- _Required work_
When a line in the material contains the word "Employment", copy it.
::::
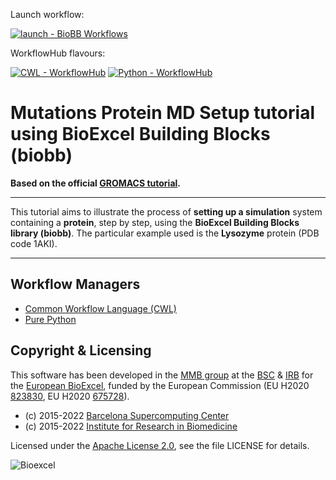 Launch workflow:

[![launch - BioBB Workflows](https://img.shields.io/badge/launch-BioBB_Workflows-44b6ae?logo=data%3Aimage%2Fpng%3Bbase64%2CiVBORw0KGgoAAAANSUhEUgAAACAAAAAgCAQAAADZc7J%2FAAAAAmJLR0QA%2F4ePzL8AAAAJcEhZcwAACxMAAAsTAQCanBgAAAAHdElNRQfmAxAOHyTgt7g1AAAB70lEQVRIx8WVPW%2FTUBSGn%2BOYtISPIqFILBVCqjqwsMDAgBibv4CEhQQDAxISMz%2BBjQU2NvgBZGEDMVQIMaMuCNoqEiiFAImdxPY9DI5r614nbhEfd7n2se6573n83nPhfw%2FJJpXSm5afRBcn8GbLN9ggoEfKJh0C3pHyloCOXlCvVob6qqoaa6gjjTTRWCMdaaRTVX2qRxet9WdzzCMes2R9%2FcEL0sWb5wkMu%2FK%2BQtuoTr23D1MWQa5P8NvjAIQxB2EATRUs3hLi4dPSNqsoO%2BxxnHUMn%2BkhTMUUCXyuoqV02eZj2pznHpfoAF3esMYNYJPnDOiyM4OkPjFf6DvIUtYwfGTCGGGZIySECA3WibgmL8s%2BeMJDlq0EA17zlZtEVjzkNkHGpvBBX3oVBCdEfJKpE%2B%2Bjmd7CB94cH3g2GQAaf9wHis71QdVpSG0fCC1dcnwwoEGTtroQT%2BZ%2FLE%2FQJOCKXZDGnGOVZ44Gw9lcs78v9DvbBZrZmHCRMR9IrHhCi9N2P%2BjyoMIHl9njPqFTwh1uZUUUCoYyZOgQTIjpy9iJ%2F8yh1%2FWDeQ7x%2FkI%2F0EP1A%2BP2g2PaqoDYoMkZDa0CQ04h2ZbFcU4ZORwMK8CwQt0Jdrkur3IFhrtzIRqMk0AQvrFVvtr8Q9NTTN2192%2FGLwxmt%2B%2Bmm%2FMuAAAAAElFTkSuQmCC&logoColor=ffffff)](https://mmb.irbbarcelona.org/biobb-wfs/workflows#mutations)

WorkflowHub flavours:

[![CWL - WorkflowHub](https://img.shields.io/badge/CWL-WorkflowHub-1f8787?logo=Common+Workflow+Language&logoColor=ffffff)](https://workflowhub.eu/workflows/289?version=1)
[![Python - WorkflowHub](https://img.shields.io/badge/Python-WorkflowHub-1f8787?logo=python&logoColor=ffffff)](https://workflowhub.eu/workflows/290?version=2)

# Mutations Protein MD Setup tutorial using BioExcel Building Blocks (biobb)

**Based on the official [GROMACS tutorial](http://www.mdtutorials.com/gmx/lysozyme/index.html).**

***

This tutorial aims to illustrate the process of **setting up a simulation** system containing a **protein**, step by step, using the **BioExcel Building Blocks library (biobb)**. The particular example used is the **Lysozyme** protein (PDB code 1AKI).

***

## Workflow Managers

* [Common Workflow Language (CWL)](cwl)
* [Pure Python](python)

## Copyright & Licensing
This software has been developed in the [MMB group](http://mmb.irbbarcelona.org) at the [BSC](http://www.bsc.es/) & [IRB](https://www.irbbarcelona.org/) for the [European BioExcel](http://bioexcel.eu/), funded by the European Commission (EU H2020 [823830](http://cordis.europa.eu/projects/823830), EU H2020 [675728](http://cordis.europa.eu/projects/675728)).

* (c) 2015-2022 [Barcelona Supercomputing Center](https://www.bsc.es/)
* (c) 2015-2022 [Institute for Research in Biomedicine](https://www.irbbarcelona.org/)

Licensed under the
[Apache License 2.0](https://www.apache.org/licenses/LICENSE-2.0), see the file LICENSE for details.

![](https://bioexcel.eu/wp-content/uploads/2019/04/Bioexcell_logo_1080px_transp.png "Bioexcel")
::::
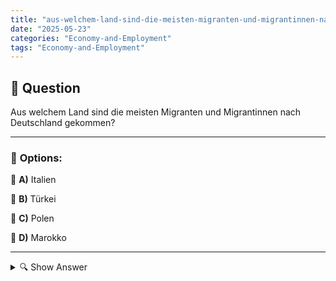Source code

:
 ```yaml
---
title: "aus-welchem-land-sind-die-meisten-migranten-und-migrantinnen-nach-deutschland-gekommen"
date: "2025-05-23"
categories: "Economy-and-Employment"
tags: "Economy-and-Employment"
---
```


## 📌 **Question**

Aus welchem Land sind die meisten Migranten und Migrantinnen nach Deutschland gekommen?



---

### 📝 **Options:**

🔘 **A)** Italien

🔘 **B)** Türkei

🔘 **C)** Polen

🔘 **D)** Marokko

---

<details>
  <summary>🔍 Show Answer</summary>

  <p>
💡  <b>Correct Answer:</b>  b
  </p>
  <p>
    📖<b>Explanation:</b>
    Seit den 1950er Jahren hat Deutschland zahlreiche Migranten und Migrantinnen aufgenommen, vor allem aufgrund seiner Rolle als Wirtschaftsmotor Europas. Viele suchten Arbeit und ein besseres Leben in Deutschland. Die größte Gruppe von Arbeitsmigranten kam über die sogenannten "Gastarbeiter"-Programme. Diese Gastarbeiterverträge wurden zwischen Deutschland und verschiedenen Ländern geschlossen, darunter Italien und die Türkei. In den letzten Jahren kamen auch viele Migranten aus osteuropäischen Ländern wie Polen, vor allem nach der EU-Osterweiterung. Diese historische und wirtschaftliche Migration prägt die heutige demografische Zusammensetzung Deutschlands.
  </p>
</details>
::::
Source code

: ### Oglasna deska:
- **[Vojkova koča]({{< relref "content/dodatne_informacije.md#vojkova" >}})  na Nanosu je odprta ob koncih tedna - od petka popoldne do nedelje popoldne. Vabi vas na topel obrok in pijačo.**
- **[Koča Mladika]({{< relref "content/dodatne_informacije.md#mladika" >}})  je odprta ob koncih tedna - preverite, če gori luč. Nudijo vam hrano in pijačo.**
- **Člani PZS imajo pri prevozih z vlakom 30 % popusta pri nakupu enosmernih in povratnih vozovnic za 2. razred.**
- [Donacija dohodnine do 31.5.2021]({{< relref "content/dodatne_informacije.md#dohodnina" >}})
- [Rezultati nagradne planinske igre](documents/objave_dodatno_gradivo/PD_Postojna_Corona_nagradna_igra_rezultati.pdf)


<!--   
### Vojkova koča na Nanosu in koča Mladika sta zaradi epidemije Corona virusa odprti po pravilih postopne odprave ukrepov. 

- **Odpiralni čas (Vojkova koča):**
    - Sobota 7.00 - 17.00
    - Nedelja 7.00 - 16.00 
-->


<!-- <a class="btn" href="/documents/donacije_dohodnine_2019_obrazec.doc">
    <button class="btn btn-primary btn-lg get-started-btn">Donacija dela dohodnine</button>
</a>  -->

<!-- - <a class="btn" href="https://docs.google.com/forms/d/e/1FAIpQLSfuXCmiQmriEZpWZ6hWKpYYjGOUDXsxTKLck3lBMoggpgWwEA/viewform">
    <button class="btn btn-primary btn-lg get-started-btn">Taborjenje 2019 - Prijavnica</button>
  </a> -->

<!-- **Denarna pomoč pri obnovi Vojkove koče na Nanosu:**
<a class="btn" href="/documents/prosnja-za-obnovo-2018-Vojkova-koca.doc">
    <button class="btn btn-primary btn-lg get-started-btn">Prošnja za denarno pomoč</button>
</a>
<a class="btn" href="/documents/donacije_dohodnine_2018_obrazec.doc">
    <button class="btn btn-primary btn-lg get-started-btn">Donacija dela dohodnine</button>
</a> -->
::::
- _Response to the exercise_
categories: "Economy-and-Employment"
tags: "Economy-and-Employment"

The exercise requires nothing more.